I have a little book in my library entitled Finding Grace at the Center. It is about prayer, but I confess I bought it primarily because of the title. You see there is, for each of us, a center, an innermost place where we are truly who we are and where we meet God. The Psalmist is saying that to put things right side up in our lives, we must live from this center. We must have a certain sense of balance.

 

You’ve seen a toddler learning to walk. Her sense of balance isn’t very well-developed, and so the distance between point A and point B very often isn’t a straight line. She toddles this way and that, perhaps she falls flat on her bottom and sees the world turning upside down. As she grows, that sense of balance becomes better and better, and soon she is the picture of grace. That’s how it is with us spiritually. When we are spiritual toddlers—and that stage can last a good bit of our earthly life!—we aren’t very well balanced. The world gets turned upside down a lot for us!
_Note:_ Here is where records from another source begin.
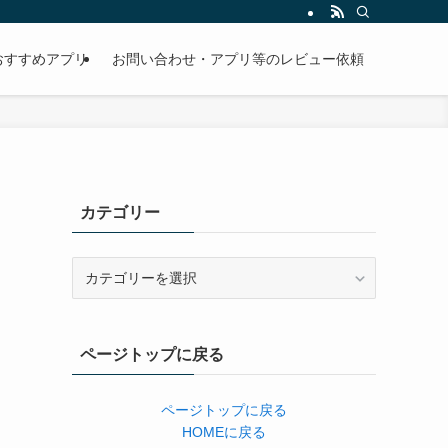
おすすめアプリ
お問い合わせ・アプリ等のレビュー依頼
カテゴリー
カ
テ
ゴ
リ
ページトップに戻る
ー
ページトップに戻る
HOMEに戻る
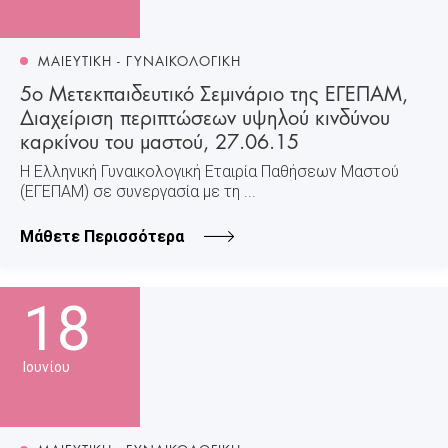
ΜΑΙΕΥΤΙΚΗ - ΓΥΝΑΙΚΟΛΟΓΙΚΗ
5ο Μετεκπαιδευτικό Σεμινάριο της ΕΓΕΠΑΜ,
Διαχείριση περιπτώσεων υψηλού κινδύνου
καρκίνου του μαστού, 27.06.15
Η Ελληνική Γυναικολογική Εταιρία Παθήσεων Μαστού
(ΕΓΕΠΑΜ) σε συνεργασία με τη ...
Μάθετε Περισσότερα
18
Ιουνίου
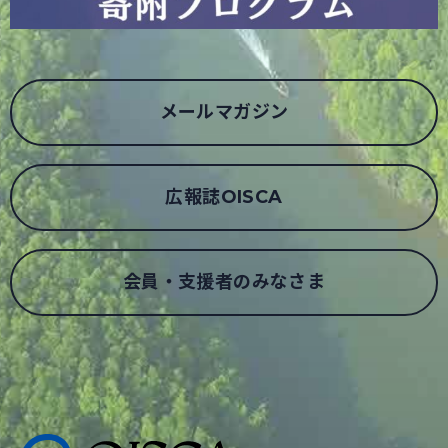
メールマガジン
広報誌OISCA
会員・支援者のみなさま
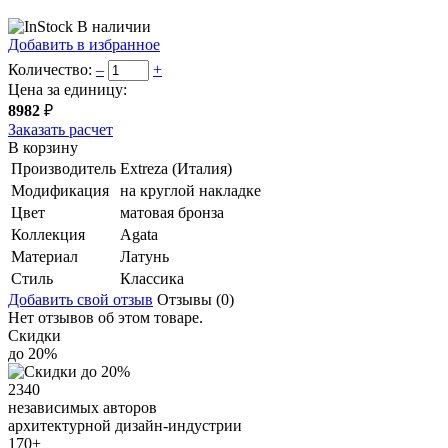
В наличии
Добавить в избранное
Количество:
–
+
Цена за единицу:
8982
₽
Заказать расчет
В корзину
Производитель
Extreza (Италия)
Модификация
на круглой накладке
Цвет
матовая бронза
Коллекция
Agata
Материал
Латунь
Стиль
Классика
Добавить свой отзыв
Отзывы (0)
Нет отзывов об этом товаре.
Скидки
до 20%
2340
независимых авторов
архитектурной дизайн-индустрии
170+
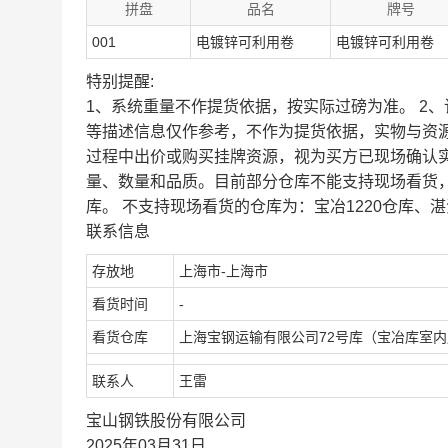
拼盘
品名
牌号
001
电镀锌可利用卷
电镀锌可利用卷
特别提醒:
1、系统重量不作提货依据，按实际过磅为准。 2
等描述信息仅作参考，不作为提货依据，实物与资
过程中出价或购买挂牌资源，视为买方已现场确认
量、数量和品质。目前部分仓库不能支持现场看货
库。 不支持现场看货的仓库为：宝冶1220仓库、湛
联系信息
存放地
上海市-上海市
看货时间
-
看货仓库
上海宝钢运输有限公司72号库（宝冶库室
联系人
王雷
宝山钢铁股份有限公司
2025年03月31日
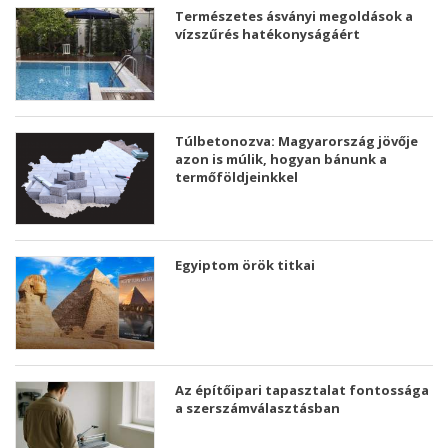
Természetes ásványi megoldások a
vízszűrés hatékonyságáért
Túlbetonozva: Magyarország jövője
azon is múlik, hogyan bánunk a
termőföldjeinkkel
Egyiptom örök titkai
Az építőipari tapasztalat fontossága
a szerszámválasztásban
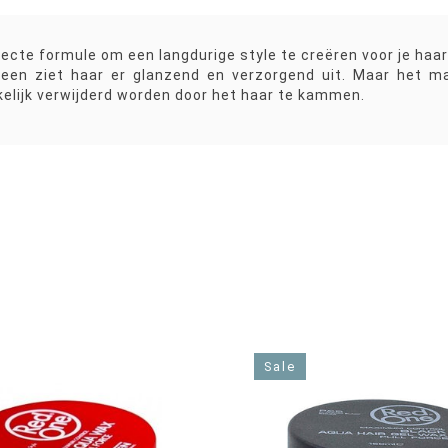
ecte formule om een langdurige style te creëren voor je haar
lleen ziet haar er glanzend en verzorgend uit. Maar het m
elijk verwijderd worden door het haar te kammen.
Sale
But as we learn to walk with that sense of centered grace, we begin to see things as they are.

 

Next comes a wonderful phrase. “Their delight is in the law of the Lord, and they meditate on his law day and night.” By “law” here we should understand, not the legal system of the Old Testament, but simply the instruction of God. The person who delights in God’s instruction, and meditates on it day and night, is the one who sees things right side up.

 

Luther has an interesting insight here. First he points out that “meditate” means more than “think.” To meditate on God’s word means to “muse in the heart” about God’s word. It means to consider the Scriptures, not just intellectually, but in the heart, in the depth of the soul. And then he goes on to say that we might understand the phrase “day and night” to be a metaphor for times of joy and prosperity, and times of sadness and trouble. Now this idea comes alive! The one who sees things right side up is the one who meditates in the heart on God’s word, God’s will—not just when things are going well, but when things are difficult. If your delight is in the law of the Lord, and you keep that focus in your heart, then external circumstances—the things the world thinks are so important—really will be quite insignificant to you. Whether you are thought well of or now, whether you are rich or not, whether you are successful or not—these things will not matter because you are looking at the world right side up.

 

Then finally there is this wonderful image of the tree. When you see the world right side up, you are like a tree, planted by streams of water, bearing fruit in due season. Why are trees planted by streams of water so productive and healthy?  Because of their roots. There is plenty of nourishment, plenty of water down there so that their roots can transmit that refreshment to the tree.  Whatever may happen on the surface—heat, even drought, storm, cold—it is the roots that bring health. 

 

When I was a teenager, we used to sing a song at summer camp that had a wonderful verse:

 

Thereby itself like a tree it shows

that high it reaches as deep it grows,

and when the storms are its branches shaking,

it deeper root in the soil is taking.

 

When we allow our souls to take deeper root—when we focus on the center, and look for strength at the center—then we see the world right side up. That sense, you see, comes from within, from that center, from that root of God’s word. It comes when our focus is on Christ, our rootedness in Christ. When we have that sense of the center, that sense of balance, that ability to see things as they really are, right side up, then, Jesus says, we are blessed—blessed, yes, and in the words of our translation of  Psalm 1, we are truly happy.